* _Required action_
Look through the listing below, find every line with the string "سوخت", and copy it.
-*-*-
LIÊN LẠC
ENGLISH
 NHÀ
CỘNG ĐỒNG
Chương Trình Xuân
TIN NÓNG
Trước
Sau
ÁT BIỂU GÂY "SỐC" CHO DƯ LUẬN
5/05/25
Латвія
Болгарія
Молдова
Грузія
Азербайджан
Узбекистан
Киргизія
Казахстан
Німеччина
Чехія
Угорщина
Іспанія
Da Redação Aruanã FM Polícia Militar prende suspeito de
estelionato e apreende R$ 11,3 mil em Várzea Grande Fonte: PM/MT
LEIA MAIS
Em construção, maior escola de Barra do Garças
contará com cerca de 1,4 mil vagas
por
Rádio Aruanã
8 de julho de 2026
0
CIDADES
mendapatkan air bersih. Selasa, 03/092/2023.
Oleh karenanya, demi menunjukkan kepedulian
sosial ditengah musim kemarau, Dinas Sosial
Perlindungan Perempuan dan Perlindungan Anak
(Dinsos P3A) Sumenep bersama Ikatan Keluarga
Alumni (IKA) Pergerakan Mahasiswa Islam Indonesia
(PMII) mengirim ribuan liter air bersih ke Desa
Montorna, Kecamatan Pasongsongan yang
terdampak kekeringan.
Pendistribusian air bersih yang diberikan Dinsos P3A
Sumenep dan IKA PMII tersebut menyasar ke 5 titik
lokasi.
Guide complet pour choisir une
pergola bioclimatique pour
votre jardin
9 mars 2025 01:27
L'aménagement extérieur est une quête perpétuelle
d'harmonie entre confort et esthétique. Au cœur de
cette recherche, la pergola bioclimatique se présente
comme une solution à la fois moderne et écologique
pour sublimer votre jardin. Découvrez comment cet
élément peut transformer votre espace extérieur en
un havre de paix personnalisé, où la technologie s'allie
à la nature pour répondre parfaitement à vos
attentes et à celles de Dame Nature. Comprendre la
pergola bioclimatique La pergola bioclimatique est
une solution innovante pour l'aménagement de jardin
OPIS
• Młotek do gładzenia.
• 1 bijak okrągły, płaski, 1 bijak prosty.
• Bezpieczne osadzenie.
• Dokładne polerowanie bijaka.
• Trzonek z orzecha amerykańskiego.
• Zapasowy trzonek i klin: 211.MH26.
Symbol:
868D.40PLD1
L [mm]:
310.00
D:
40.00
-*-*-
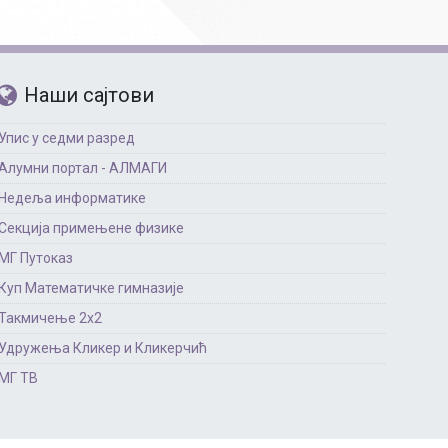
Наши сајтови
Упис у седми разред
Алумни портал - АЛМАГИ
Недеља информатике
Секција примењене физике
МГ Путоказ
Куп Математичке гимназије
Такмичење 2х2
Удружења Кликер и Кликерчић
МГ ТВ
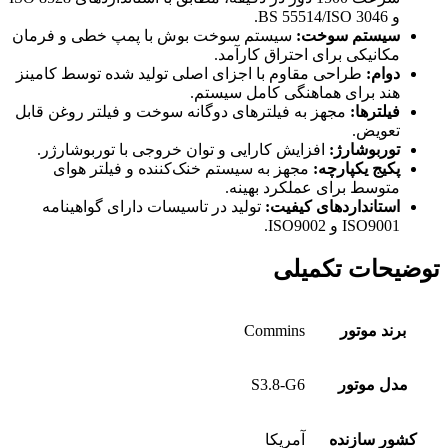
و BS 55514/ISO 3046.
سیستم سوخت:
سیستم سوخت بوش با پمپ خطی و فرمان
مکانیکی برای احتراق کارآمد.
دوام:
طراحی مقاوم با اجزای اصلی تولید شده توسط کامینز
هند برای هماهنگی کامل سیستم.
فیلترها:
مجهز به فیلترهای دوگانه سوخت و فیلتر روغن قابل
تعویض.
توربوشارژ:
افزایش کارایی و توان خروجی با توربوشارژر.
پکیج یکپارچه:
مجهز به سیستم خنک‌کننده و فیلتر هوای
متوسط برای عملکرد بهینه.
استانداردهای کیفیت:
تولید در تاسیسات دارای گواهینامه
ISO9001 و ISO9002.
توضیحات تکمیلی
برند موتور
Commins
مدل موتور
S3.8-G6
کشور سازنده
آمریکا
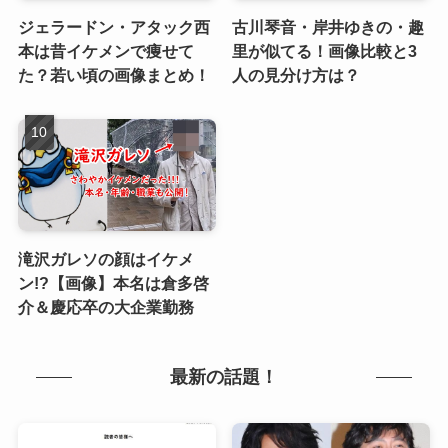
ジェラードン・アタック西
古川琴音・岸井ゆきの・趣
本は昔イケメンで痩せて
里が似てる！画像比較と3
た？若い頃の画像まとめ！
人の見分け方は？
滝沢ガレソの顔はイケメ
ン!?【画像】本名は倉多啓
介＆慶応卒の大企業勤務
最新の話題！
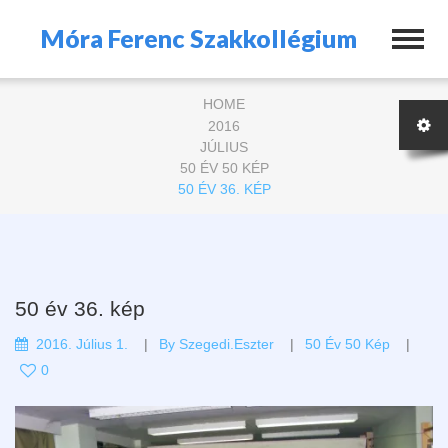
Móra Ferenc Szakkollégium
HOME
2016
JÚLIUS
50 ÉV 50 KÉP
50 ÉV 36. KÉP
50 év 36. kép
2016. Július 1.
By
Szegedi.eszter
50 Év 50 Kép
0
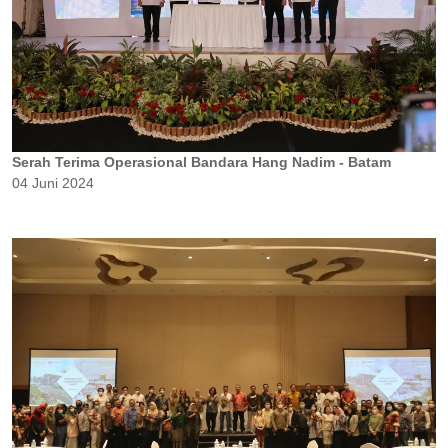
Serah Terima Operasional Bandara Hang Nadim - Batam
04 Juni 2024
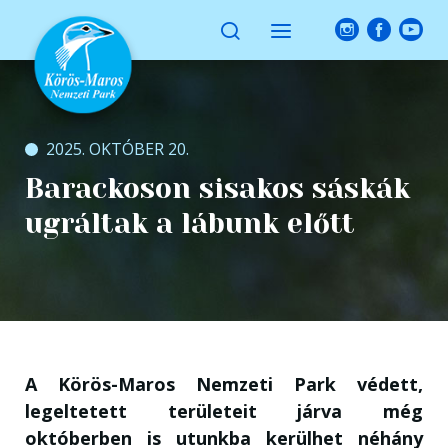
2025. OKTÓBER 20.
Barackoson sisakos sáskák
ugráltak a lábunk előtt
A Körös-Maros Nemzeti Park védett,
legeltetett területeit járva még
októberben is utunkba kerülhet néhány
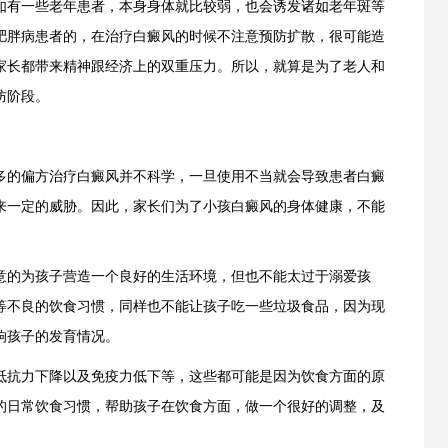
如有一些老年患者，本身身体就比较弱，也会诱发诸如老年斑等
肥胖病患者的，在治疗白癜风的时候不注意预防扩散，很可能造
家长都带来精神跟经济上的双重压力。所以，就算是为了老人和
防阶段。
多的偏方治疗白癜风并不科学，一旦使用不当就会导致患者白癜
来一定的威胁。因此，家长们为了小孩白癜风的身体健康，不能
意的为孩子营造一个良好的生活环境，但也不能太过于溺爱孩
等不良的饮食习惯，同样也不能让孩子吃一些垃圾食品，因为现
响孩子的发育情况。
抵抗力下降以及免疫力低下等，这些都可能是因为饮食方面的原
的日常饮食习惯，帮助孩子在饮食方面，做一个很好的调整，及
-*-*-
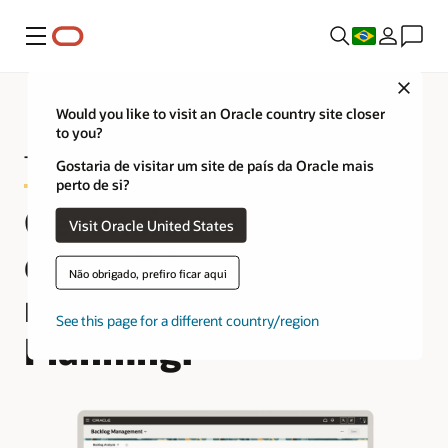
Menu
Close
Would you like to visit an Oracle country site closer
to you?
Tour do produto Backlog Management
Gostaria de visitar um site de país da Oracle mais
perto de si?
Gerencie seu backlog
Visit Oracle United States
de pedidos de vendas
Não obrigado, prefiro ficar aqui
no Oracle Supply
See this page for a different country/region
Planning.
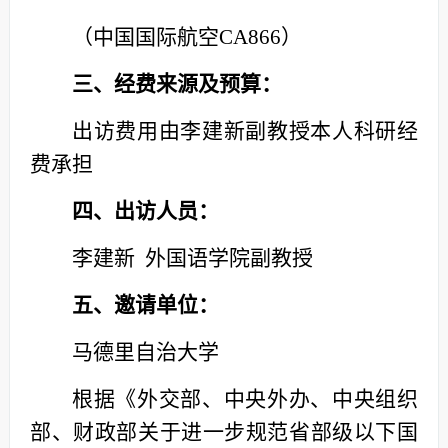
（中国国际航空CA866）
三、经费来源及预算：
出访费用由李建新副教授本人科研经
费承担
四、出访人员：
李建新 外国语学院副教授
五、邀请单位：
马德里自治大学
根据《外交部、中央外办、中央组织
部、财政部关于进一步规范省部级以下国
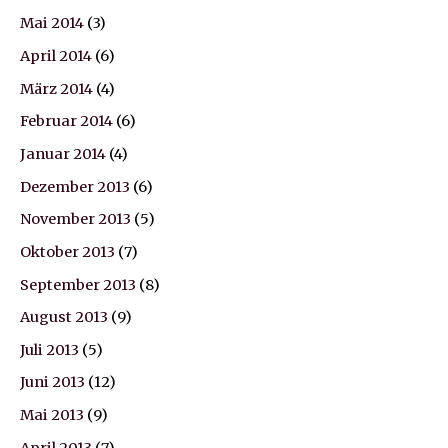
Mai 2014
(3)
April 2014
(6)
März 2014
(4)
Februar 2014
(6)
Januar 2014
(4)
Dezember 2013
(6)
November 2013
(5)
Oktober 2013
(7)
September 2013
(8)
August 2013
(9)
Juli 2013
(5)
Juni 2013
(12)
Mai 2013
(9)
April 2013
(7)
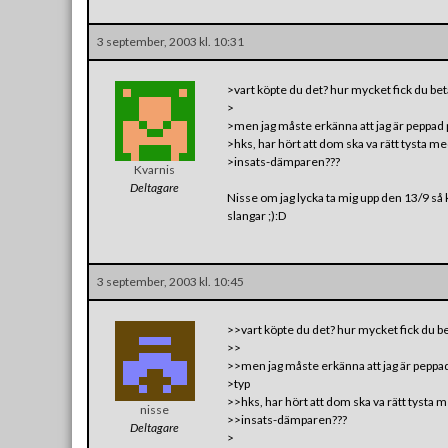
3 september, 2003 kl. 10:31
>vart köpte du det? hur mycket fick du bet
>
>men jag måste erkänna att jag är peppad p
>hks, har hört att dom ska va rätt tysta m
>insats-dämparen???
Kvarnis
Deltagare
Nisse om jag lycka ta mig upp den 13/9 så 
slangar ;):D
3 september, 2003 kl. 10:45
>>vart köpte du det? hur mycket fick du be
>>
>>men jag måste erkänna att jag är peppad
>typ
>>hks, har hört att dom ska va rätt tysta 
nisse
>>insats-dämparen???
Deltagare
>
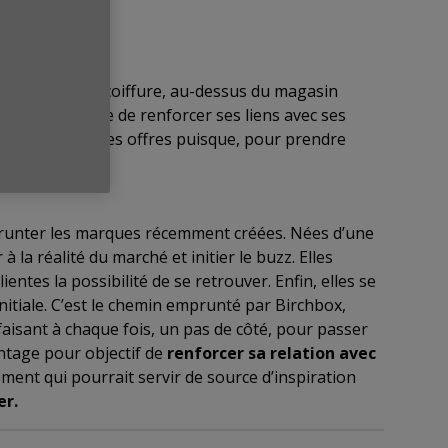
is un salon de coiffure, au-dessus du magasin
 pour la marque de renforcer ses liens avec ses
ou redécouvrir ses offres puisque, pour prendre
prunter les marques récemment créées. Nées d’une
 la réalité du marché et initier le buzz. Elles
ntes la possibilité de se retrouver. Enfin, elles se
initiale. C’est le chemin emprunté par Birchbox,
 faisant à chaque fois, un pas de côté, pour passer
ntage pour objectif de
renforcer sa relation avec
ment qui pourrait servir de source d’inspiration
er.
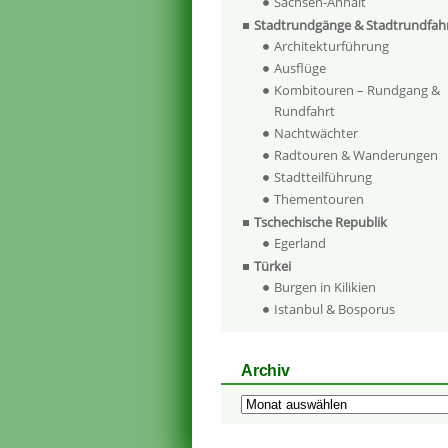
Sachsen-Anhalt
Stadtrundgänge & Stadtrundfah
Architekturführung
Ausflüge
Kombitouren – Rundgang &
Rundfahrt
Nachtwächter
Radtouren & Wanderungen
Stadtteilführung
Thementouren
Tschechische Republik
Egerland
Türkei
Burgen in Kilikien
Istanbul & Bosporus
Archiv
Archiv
-*-*-
* _Response_
سیستم سوخت:
سیستم سوخت بوش با پمپ خطی و فرمان
مجهز به فیلترهای دوگانه سوخت و فیلتر روغن قابل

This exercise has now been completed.